--- Your instructions ---
Please repeat all of the lines that follow, exactly as written.

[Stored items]
┄┄┄┄┄┄┄┄┄┄

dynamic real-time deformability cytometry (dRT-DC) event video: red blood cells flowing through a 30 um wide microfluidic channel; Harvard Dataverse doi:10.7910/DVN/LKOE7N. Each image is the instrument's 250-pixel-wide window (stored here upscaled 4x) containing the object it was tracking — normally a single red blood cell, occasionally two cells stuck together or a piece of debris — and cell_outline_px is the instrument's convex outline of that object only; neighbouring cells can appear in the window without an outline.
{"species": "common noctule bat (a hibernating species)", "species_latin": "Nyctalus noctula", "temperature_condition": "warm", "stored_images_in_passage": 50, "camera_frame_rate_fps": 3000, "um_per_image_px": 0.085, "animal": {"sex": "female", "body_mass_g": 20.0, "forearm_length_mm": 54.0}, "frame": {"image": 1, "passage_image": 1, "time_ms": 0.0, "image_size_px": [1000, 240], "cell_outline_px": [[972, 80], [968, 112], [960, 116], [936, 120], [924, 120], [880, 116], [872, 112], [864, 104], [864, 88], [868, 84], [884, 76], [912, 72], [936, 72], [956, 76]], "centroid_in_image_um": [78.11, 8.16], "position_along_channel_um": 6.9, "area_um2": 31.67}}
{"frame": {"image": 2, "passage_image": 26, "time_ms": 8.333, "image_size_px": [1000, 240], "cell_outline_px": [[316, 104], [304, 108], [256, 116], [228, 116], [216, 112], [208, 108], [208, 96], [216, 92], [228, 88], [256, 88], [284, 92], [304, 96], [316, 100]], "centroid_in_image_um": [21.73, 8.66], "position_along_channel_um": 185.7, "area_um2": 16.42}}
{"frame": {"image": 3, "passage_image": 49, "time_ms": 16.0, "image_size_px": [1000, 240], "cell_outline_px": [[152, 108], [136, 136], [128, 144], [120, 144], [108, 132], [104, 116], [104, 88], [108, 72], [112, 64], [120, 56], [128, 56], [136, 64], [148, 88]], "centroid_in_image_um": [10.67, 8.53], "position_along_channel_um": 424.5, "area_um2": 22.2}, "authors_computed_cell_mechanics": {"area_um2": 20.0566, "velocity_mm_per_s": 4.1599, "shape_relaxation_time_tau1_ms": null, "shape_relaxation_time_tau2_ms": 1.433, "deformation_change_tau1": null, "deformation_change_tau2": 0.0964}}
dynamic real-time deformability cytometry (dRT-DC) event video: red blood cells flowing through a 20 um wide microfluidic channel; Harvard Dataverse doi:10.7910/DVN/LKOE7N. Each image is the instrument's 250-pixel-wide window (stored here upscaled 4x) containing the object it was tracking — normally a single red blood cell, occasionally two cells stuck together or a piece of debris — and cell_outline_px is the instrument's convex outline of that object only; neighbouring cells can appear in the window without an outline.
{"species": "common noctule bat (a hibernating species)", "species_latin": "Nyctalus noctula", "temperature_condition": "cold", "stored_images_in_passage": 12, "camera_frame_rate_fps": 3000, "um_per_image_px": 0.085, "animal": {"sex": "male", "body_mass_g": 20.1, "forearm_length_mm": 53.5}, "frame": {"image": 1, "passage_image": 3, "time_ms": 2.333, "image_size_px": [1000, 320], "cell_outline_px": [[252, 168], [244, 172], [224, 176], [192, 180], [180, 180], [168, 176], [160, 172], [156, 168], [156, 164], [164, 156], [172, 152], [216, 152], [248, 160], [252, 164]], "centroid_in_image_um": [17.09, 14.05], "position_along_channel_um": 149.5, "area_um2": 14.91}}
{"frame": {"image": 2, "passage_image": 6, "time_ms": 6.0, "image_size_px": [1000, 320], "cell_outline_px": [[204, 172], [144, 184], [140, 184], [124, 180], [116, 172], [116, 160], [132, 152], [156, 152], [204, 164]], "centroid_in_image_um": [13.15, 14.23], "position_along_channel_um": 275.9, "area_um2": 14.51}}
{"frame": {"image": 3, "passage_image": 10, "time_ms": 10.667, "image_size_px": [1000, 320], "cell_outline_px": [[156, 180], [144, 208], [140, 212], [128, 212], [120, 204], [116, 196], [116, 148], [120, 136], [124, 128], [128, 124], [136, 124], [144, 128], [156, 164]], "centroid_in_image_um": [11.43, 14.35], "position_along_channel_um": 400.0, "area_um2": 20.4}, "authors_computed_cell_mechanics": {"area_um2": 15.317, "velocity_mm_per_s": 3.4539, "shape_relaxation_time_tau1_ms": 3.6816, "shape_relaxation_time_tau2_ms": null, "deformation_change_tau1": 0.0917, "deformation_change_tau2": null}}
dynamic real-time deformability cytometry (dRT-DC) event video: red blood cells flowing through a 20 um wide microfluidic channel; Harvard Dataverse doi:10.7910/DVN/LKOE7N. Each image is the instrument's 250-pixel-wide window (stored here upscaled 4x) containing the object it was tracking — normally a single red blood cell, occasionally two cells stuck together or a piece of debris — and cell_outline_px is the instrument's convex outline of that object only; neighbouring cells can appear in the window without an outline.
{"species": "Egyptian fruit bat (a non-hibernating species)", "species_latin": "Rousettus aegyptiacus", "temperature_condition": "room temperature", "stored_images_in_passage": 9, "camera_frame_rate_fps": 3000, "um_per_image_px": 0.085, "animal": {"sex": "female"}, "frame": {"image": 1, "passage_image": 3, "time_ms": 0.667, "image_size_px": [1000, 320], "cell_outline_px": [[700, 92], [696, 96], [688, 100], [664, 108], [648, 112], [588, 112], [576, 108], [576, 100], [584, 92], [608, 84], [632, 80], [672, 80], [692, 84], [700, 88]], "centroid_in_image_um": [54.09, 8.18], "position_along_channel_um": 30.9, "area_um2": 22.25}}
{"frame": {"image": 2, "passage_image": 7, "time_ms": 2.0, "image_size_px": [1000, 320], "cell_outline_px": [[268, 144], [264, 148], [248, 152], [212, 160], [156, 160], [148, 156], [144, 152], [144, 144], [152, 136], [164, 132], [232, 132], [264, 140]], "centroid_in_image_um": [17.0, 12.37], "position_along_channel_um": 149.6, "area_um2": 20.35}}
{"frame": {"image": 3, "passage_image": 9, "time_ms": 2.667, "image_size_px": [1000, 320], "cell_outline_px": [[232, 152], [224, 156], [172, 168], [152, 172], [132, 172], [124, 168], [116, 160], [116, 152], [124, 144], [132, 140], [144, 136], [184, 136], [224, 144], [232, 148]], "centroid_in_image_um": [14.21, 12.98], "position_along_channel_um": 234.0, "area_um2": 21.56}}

┄┄┄┄┄┄┄┄┄┄

--- Solution for this problem ---
dynamic real-time deformability cytometry (dRT-DC) event video: red blood cells flowing through a 30 um wide microfluidic channel; Harvard Dataverse doi:10.7910/DVN/LKOE7N. Each image is the instrument's 250-pixel-wide window (stored here upscaled 4x) containing the object it was tracking — normally a single red blood cell, occasionally two cells stuck together or a piece of debris — and cell_outline_px is the instrument's convex outline of that object only; neighbouring cells can appear in the window without an outline.
{"species": "common noctule bat (a hibernating species)", "species_latin": "Nyctalus noctula", "temperature_condition": "warm", "stored_images_in_passage": 50, "camera_frame_rate_fps": 3000, "um_per_image_px": 0.085, "animal": {"sex": "female", "body_mass_g": 20.0, "forearm_length_mm": 54.0}, "frame": {"image": 1, "passage_image": 1, "time_ms": 0.0, "image_size_px": [1000, 240], "cell_outline_px": [[972, 80], [968, 112], [960, 116], [936, 120], [924, 120], [880, 116], [872, 112], [864, 104], [864, 88], [868, 84], [884, 76], [912, 72], [936, 72], [956, 76]], "centroid_in_image_um": [78.11, 8.16], "position_along_channel_um": 6.9, "area_um2": 31.67}}
{"frame": {"image": 2, "passage_image": 26, "time_ms": 8.333, "image_size_px": [1000, 240], "cell_outline_px": [[316, 104], [304, 108], [256, 116], [228, 116], [216, 112], [208, 108], [208, 96], [216, 92], [228, 88], [256, 88], [284, 92], [304, 96], [316, 100]], "centroid_in_image_um": [21.73, 8.66], "position_along_channel_um": 185.7, "area_um2": 16.42}}
{"frame": {"image": 3, "passage_image": 49, "time_ms": 16.0, "image_size_px": [1000, 240], "cell_outline_px": [[152, 108], [136, 136], [128, 144], [120, 144], [108, 132], [104, 116], [104, 88], [108, 72], [112, 64], [120, 56], [128, 56], [136, 64], [148, 88]], "centroid_in_image_um": [10.67, 8.53], "position_along_channel_um": 424.5, "area_um2": 22.2}, "authors_computed_cell_mechanics": {"area_um2": 20.0566, "velocity_mm_per_s": 4.1599, "shape_relaxation_time_tau1_ms": null, "shape_relaxation_time_tau2_ms": 1.433, "deformation_change_tau1": null, "deformation_change_tau2": 0.0964}}
dynamic real-time deformability cytometry (dRT-DC) event video: red blood cells flowing through a 20 um wide microfluidic channel; Harvard Dataverse doi:10.7910/DVN/LKOE7N. Each image is the instrument's 250-pixel-wide window (stored here upscaled 4x) containing the object it was tracking — normally a single red blood cell, occasionally two cells stuck together or a piece of debris — and cell_outline_px is the instrument's convex outline of that object only; neighbouring cells can appear in the window without an outline.
{"species": "common noctule bat (a hibernating species)", "species_latin": "Nyctalus noctula", "temperature_condition": "cold", "stored_images_in_passage": 12, "camera_frame_rate_fps": 3000, "um_per_image_px": 0.085, "animal": {"sex": "male", "body_mass_g": 20.1, "forearm_length_mm": 53.5}, "frame": {"image": 1, "passage_image": 3, "time_ms": 2.333, "image_size_px": [1000, 320], "cell_outline_px": [[252, 168], [244, 172], [224, 176], [192, 180], [180, 180], [168, 176], [160, 172], [156, 168], [156, 164], [164, 156], [172, 152], [216, 152], [248, 160], [252, 164]], "centroid_in_image_um": [17.09, 14.05], "position_along_channel_um": 149.5, "area_um2": 14.91}}
{"frame": {"image": 2, "passage_image": 6, "time_ms": 6.0, "image_size_px": [1000, 320], "cell_outline_px": [[204, 172], [144, 184], [140, 184], [124, 180], [116, 172], [116, 160], [132, 152], [156, 152], [204, 164]], "centroid_in_image_um": [13.15, 14.23], "position_along_channel_um": 275.9, "area_um2": 14.51}}
{"frame": {"image": 3, "passage_image": 10, "time_ms": 10.667, "image_size_px": [1000, 320], "cell_outline_px": [[156, 180], [144, 208], [140, 212], [128, 212], [120, 204], [116, 196], [116, 148], [120, 136], [124, 128], [128, 124], [136, 124], [144, 128], [156, 164]], "centroid_in_image_um": [11.43, 14.35], "position_along_channel_um": 400.0, "area_um2": 20.4}, "authors_computed_cell_mechanics": {"area_um2": 15.317, "velocity_mm_per_s": 3.4539, "shape_relaxation_time_tau1_ms": 3.6816, "shape_relaxation_time_tau2_ms": null, "deformation_change_tau1": 0.0917, "deformation_change_tau2": null}}
dynamic real-time deformability cytometry (dRT-DC) event video: red blood cells flowing through a 20 um wide microfluidic channel; Harvard Dataverse doi:10.7910/DVN/LKOE7N. Each image is the instrument's 250-pixel-wide window (stored here upscaled 4x) containing the object it was tracking — normally a single red blood cell, occasionally two cells stuck together or a piece of debris — and cell_outline_px is the instrument's convex outline of that object only; neighbouring cells can appear in the window without an outline.
{"species": "Egyptian fruit bat (a non-hibernating species)", "species_latin": "Rousettus aegyptiacus", "temperature_condition": "room temperature", "stored_images_in_passage": 9, "camera_frame_rate_fps": 3000, "um_per_image_px": 0.085, "animal": {"sex": "female"}, "frame": {"image": 1, "passage_image": 3, "time_ms": 0.667, "image_size_px": [1000, 320], "cell_outline_px": [[700, 92], [696, 96], [688, 100], [664, 108], [648, 112], [588, 112], [576, 108], [576, 100], [584, 92], [608, 84], [632, 80], [672, 80], [692, 84], [700, 88]], "centroid_in_image_um": [54.09, 8.18], "position_along_channel_um": 30.9, "area_um2": 22.25}}
{"frame": {"image": 2, "passage_image": 7, "time_ms": 2.0, "image_size_px": [1000, 320], "cell_outline_px": [[268, 144], [264, 148], [248, 152], [212, 160], [156, 160], [148, 156], [144, 152], [144, 144], [152, 136], [164, 132], [232, 132], [264, 140]], "centroid_in_image_um": [17.0, 12.37], "position_along_channel_um": 149.6, "area_um2": 20.35}}
{"frame": {"image": 3, "passage_image": 9, "time_ms": 2.667, "image_size_px": [1000, 320], "cell_outline_px": [[232, 152], [224, 156], [172, 168], [152, 172], [132, 172], [124, 168], [116, 160], [116, 152], [124, 144], [132, 140], [144, 136], [184, 136], [224, 144], [232, 148]], "centroid_in_image_um": [14.21, 12.98], "position_along_channel_um": 234.0, "area_um2": 21.56}}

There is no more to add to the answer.